* Задания:
1. Сколько русских киностудий было тогда в Берлине, согласно отрывку о Набокове?
2. Передайте суть отрывка о Набокове в двух предложениях.

* Отрывок текста:
Набоков
Шрифт:
В довольно неумело построенной пьесе, — местами она отдает именно пошлостью, которую Набоков преследовал так яростно, любопытна, однако, наспех обозначенная атмосфера кинематографа, где Марианна добилась положения и известности, пусть играть ей приходится не всегда то, что она хочет (теперь вот коммунистку, а это адски трудное дело). В тогдашнем Берлине существовало три русских киностудии, верней, кинофабрики: об искусстве там не задумывались, просто спешили, пока не вышли деньги, снять еще одну историю про опустошительную страсть и коварные измены, рассчитывая на тех, кто обожает бульварные романы. Для Набокова кино — во всяком случае, такое кино — олицетворяло безвкусицу, примитив, скудость вымысла, отсутствие Музы: так о нем сказано в стихотворении «Кинематограф» (1928). И все-таки балаган его завораживал. Иначе не объяснить, отчего мир кино — обычная тема в рассказах и романах берлинского периода, а приемы повествования,
Тривиальные выдумки, которые рассыпаются, едва в зале вспыхнул свет и тапер поднялся из-за рояля, таят, однако, какую-то магическую притягательность не только для приказчика, насмешливо обсуждающего с подругой показанную им повесть, где некто занят подслушиваньем у дверей и есть богатей, не чуждый сострадания. «Люблю я световые балаганы все безнадежнее и все нежней…» — начальные строки стихотворения «Кинематограф», видимо, следует воспринимать, не ища в них сарказма или обмана читателя. Сирин их действительно любил, прекрасно понимая, что это балаганы, и не больше. В неудавшейся пьесе одни только отзвуки этой любви и были, пожалуй, живой нотой.

* Данные:

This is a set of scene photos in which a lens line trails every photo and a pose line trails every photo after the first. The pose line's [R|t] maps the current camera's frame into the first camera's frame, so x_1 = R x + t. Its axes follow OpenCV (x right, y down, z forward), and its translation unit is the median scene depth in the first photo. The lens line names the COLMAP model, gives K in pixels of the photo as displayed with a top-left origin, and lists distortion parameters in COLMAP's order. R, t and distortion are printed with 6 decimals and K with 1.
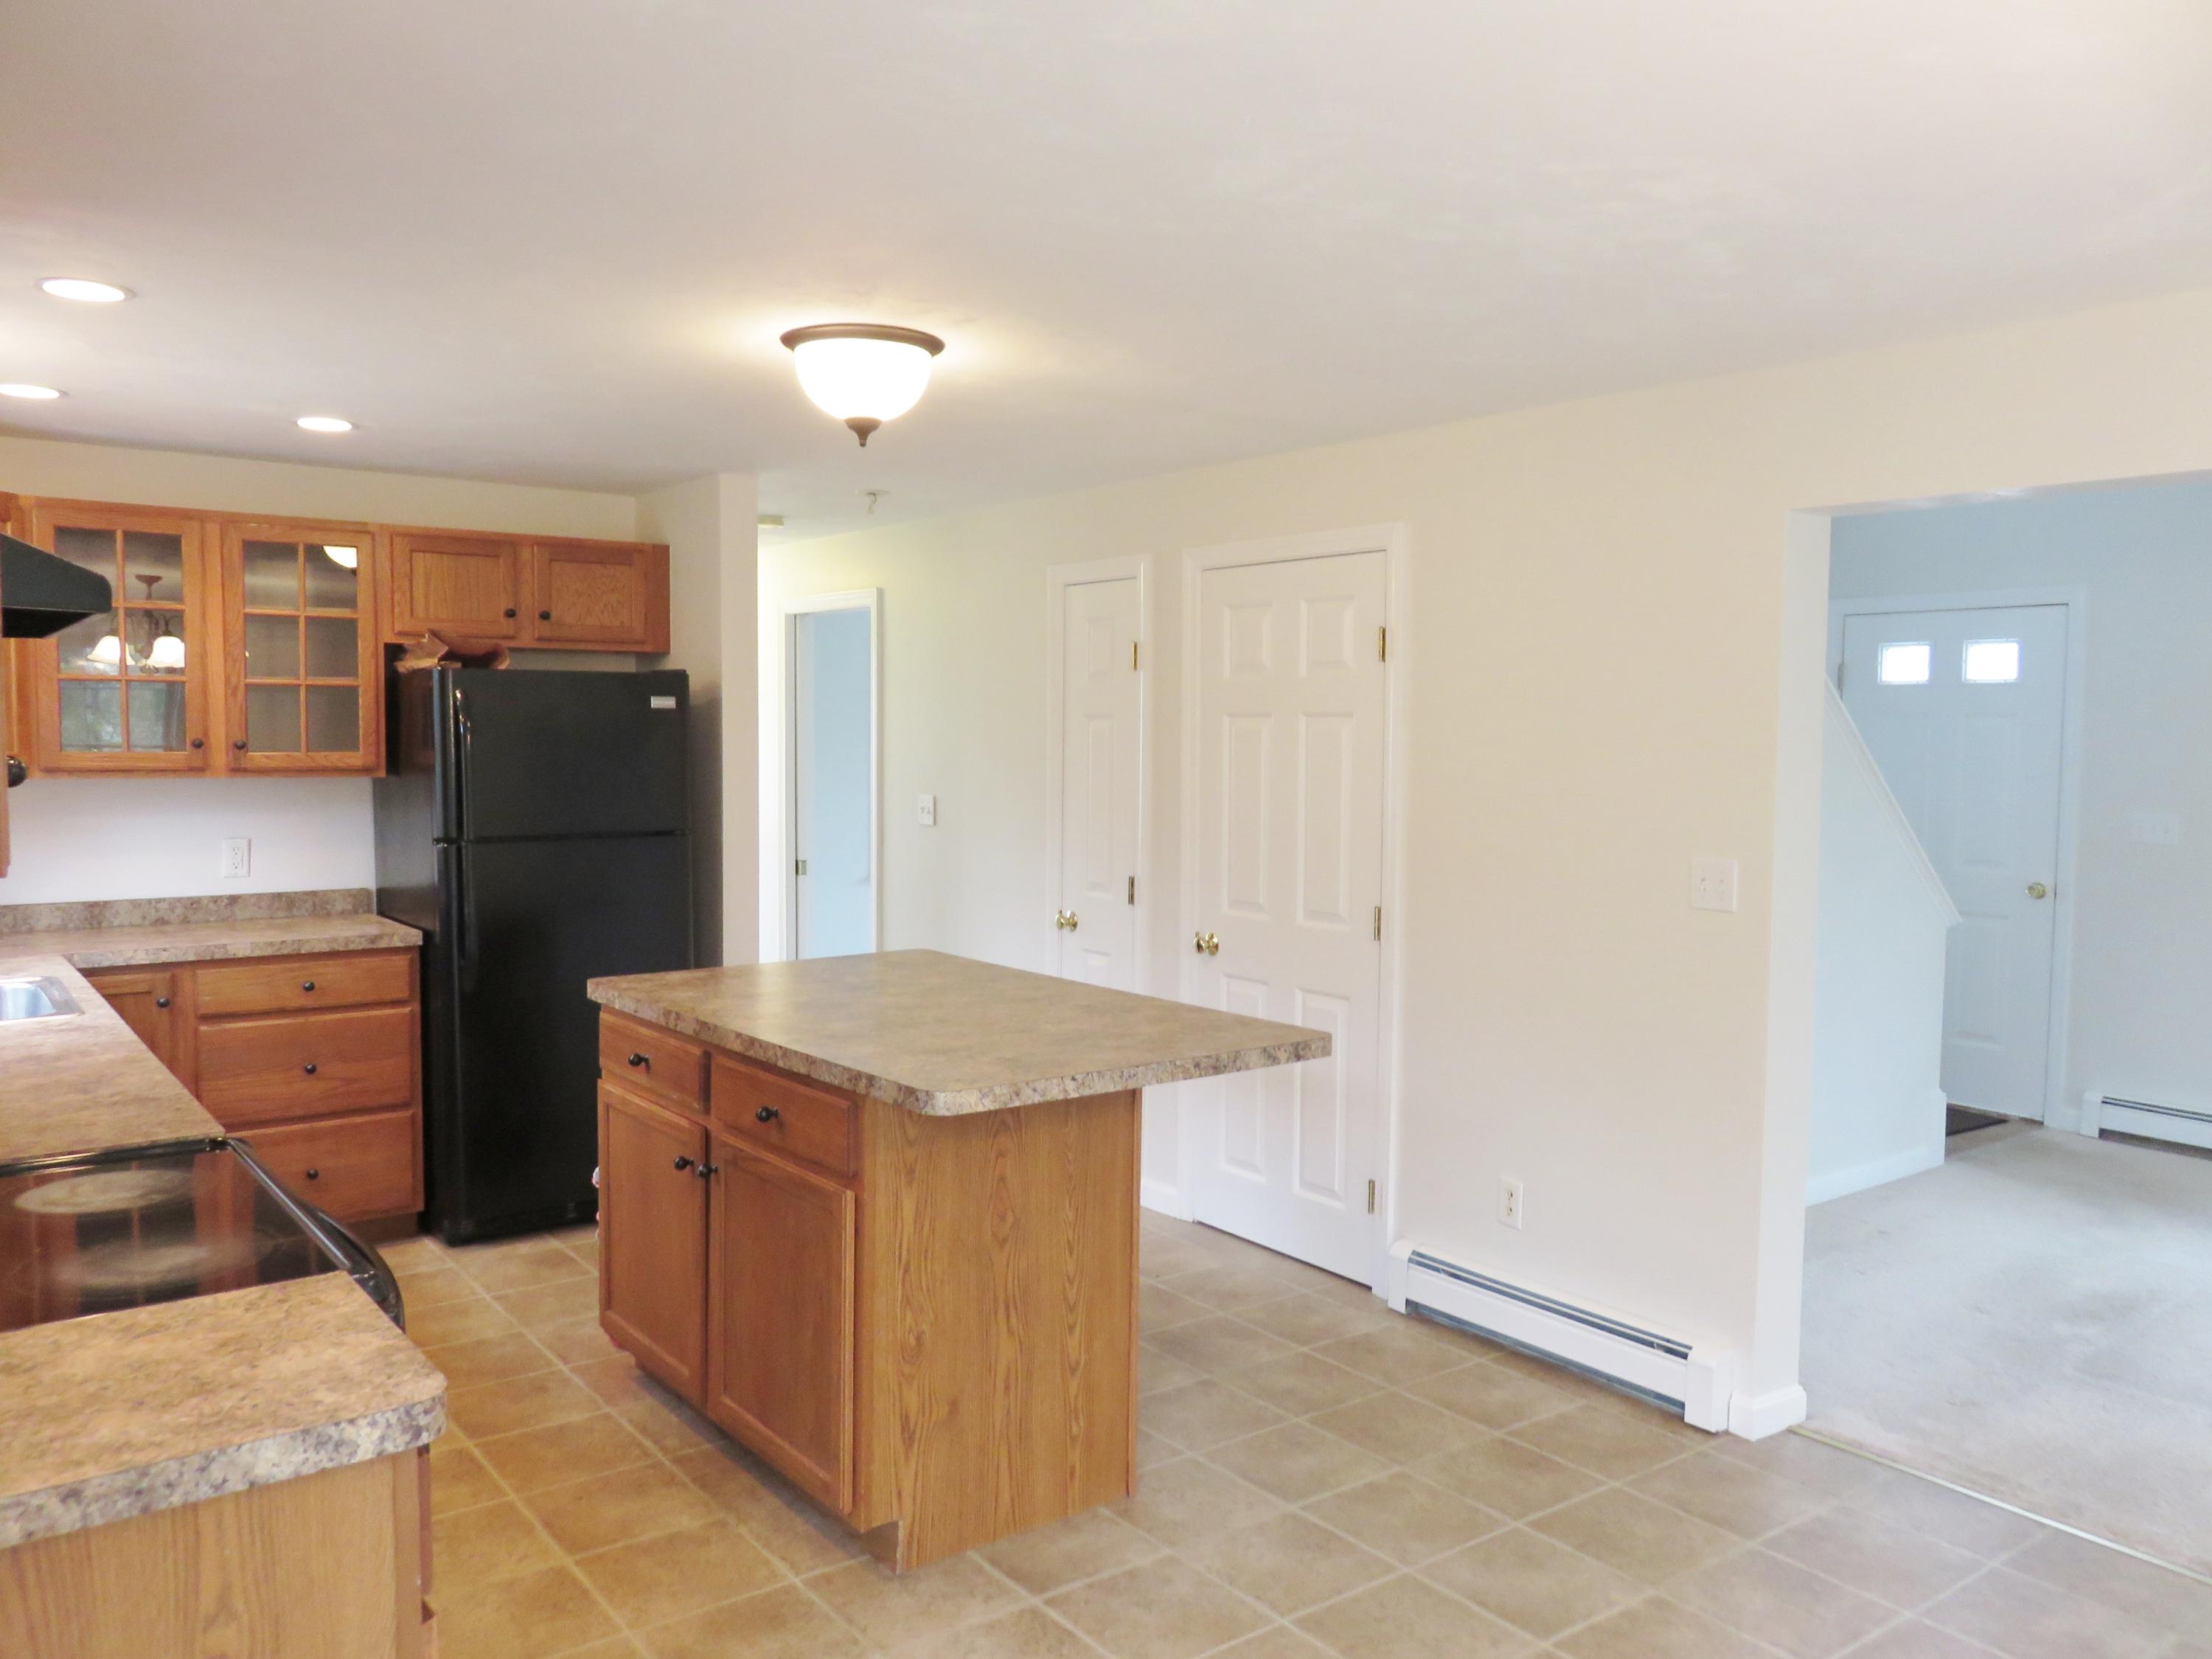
lens RADIAL K [[1699.0, 0, 1108.4], [0, 1699.0, 829.1], [0, 0, 1]] dist [0.001081, 0.001909]
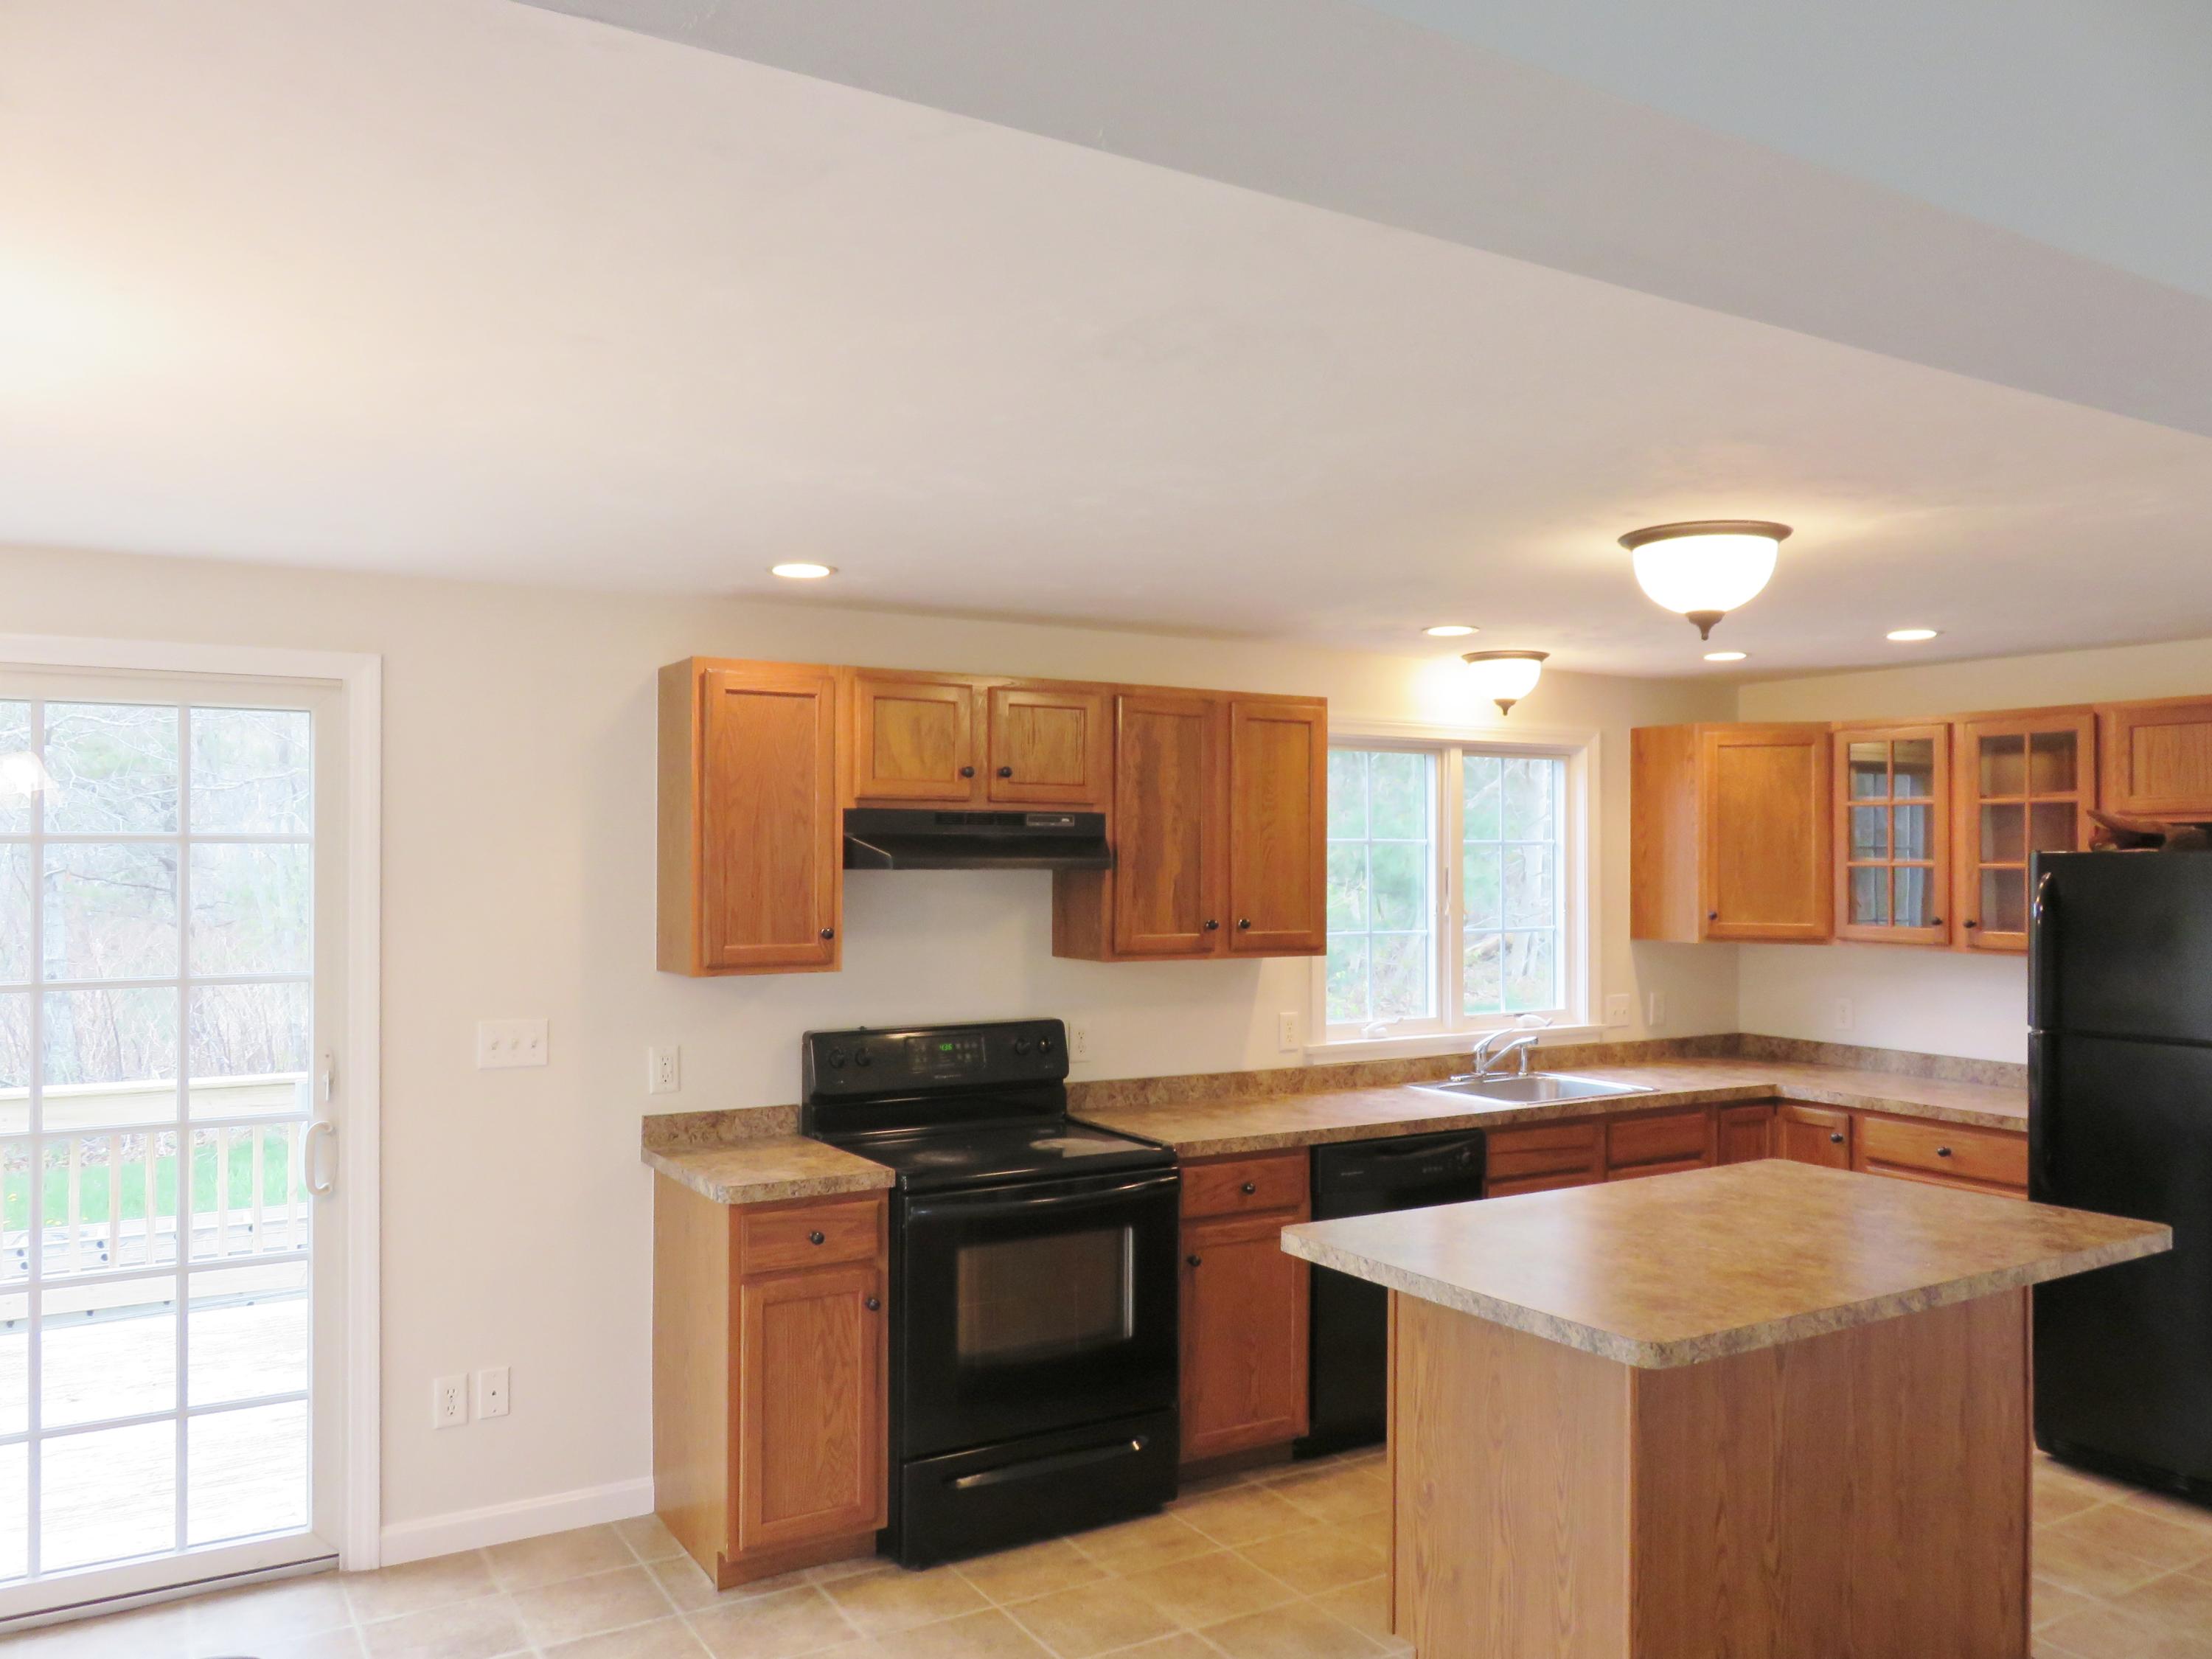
lens RADIAL K [[1699.0, 0, 1108.4], [0, 1699.0, 833.5], [0, 0, 1]] dist [0.001081, 0.001909]
pose [[-0.103315, -0.020580, -0.994436, 0.683641], [-0.064849, 0.997798, -0.013912, -0.060979], [0.992532, 0.063051, -0.104422, 0.606085]]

* Ответы:
1. Три.

2. Пьеса построена довольно неумело, но любопытна атмосферой кинематографа, где Марианна добилась положения и известности, а для Набокова такое кино олицетворяло безвкусицу, примитив и скудость вымысла. И все же этот балаган его завораживал: Сирин действительно любил «световые балаганы», и в неудавшейся пьесе живой нотой были, пожалуй, одни только отзвуки этой любви.